Saturday, May 18, 2024

Playing for Keeps, by Jennifer Dugan

June is baseball prodigy.  When the expectation was that she'd graduate over to softball, she stuck with the boys and has become one of the best pitchers in the league instead.  She and her father (who himself was once a rising star in the Minors) aim for her to go all the way, get a scholarship, and eventually play in the pros.  

Ivy gave up playing when she was young, but she never lost her love of sport; she just found a new way to express it -- by officiating games.  Just as June has laser focused on her pitching skills, Ivy has dedicated herself to the dream of one day becoming one of the few women to ever ref for the NFL.  Now, if she could get her parents on board with the dream!  But they want her to go to college and study something practical.

Girls with dreams of making it big, but who fall in love with each other instead.  For Ivy, this is disastrous as referees can't date players, so they have to keep everything hush hush.  For June, things are worse as she not only has the relationship to keep secret, she also is having physical problems with her throwing arm that are getting harder and harder to hide.

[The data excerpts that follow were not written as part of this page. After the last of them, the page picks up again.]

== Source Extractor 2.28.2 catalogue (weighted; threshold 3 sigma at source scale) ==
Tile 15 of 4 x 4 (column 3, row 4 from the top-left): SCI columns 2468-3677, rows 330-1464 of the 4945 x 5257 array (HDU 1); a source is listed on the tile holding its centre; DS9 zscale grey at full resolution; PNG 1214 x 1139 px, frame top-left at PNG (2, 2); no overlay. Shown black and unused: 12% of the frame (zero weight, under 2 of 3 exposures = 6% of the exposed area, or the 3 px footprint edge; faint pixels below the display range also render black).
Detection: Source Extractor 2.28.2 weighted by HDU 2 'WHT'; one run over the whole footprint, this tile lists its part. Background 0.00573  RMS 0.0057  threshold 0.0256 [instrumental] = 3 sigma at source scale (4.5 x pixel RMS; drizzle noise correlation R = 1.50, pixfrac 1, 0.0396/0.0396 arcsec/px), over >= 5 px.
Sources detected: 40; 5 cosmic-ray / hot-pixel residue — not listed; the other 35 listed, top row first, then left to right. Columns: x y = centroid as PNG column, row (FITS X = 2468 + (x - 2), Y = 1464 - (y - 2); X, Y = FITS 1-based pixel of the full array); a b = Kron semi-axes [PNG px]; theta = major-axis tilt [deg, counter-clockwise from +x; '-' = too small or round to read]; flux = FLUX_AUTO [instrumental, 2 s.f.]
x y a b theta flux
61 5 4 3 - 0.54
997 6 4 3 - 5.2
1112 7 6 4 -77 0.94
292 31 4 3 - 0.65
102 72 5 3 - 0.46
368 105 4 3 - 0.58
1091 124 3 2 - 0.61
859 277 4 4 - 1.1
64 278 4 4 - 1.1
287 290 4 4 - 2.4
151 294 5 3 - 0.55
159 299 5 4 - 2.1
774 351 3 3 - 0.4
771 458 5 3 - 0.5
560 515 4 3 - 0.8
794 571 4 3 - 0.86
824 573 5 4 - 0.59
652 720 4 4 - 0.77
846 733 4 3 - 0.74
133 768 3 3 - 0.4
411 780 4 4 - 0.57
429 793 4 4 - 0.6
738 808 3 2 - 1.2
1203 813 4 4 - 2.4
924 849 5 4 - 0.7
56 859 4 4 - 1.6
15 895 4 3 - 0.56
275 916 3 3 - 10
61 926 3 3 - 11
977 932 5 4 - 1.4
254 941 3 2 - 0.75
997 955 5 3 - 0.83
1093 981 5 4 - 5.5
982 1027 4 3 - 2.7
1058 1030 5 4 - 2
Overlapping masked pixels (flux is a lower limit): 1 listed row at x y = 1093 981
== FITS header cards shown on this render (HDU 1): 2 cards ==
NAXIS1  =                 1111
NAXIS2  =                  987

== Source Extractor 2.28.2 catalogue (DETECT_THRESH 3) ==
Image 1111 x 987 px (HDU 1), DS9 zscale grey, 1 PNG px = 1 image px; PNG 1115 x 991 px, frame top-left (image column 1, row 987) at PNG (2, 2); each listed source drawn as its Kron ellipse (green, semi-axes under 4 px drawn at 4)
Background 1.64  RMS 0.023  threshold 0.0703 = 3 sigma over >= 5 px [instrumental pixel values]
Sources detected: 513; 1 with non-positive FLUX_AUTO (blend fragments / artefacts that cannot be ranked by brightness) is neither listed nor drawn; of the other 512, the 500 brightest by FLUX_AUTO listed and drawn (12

With all that going on, there is plenty of action to move this story, but the real high drama comes from the fiery romance itself.  Neither June nor Ivy are particularly emotionally mature and theirs is a romance that is more often off than on.  That provides plenty of opportunity for fights and counsel with BFFs (whom neither girl pays much attention to).  But I found them hard to digest and relate to (and even hard to differentiate from each other).  I liked the story well enough, but the characters simply didn't interest me.  That made the novel a slow read.